Data provided ->
+++

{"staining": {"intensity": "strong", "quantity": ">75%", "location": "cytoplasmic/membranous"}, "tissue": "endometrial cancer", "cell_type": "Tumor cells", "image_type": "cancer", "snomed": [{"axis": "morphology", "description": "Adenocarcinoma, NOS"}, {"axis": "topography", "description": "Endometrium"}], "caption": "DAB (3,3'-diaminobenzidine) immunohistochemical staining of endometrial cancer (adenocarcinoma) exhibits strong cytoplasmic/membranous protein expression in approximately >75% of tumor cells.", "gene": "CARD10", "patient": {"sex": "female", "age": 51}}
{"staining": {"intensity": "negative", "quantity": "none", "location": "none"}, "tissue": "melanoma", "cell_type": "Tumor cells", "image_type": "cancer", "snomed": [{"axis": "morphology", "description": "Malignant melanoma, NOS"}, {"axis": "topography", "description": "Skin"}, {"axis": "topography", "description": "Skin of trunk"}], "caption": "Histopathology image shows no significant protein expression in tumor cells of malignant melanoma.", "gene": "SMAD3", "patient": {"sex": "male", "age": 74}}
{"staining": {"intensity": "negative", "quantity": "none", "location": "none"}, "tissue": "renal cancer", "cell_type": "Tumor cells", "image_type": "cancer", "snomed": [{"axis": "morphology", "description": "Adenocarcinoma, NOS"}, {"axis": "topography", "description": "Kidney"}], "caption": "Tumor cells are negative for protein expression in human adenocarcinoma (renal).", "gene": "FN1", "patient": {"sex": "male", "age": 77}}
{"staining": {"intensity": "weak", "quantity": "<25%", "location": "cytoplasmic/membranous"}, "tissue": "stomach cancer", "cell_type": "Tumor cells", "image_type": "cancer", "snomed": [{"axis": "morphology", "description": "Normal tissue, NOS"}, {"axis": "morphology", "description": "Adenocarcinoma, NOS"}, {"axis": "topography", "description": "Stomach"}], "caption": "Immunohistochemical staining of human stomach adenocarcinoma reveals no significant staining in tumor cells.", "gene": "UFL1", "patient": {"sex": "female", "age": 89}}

+++

Instructions for the task ->
Send back the whole listing above exactly, please.

Answer for this exercise ->
{"staining": {"intensity": "strong", "quantity": ">75%", "location": "cytoplasmic/membranous"}, "tissue": "endometrial cancer", "cell_type": "Tumor cells", "image_type": "cancer", "snomed": [{"axis": "morphology", "description": "Adenocarcinoma, NOS"}, {"axis": "topography", "description": "Endometrium"}], "caption": "DAB (3,3'-diaminobenzidine) immunohistochemical staining of endometrial cancer (adenocarcinoma) exhibits strong cytoplasmic/membranous protein expression in approximately >75% of tumor cells.", "gene": "CARD10", "patient": {"sex": "female", "age": 51}}
{"staining": {"intensity": "negative", "quantity": "none", "location": "none"}, "tissue": "melanoma", "cell_type": "Tumor cells", "image_type": "cancer", "snomed": [{"axis": "morphology", "description": "Malignant melanoma, NOS"}, {"axis": "topography", "description": "Skin"}, {"axis": "topography", "description": "Skin of trunk"}], "caption": "Histopathology image shows no significant protein expression in tumor cells of malignant melanoma.", "gene": "SMAD3", "patient": {"sex": "male", "age": 74}}
{"staining": {"intensity": "negative", "quantity": "none", "location": "none"}, "tissue": "renal cancer", "cell_type": "Tumor cells", "image_type": "cancer", "snomed": [{"axis": "morphology", "description": "Adenocarcinoma, NOS"}, {"axis": "topography", "description": "Kidney"}], "caption": "Tumor cells are negative for protein expression in human adenocarcinoma (renal).", "gene": "FN1", "patient": {"sex": "male", "age": 77}}
{"staining": {"intensity": "weak", "quantity": "<25%", "location": "cytoplasmic/membranous"}, "tissue": "stomach cancer", "cell_type": "Tumor cells", "image_type": "cancer", "snomed": [{"axis": "morphology", "description": "Normal tissue, NOS"}, {"axis": "morphology", "description": "Adenocarcinoma, NOS"}, {"axis": "topography", "description": "Stomach"}], "caption": "Immunohistochemical staining of human stomach adenocarcinoma reveals no significant staining in tumor cells.", "gene": "UFL1", "patient": {"sex": "female", "age": 89}}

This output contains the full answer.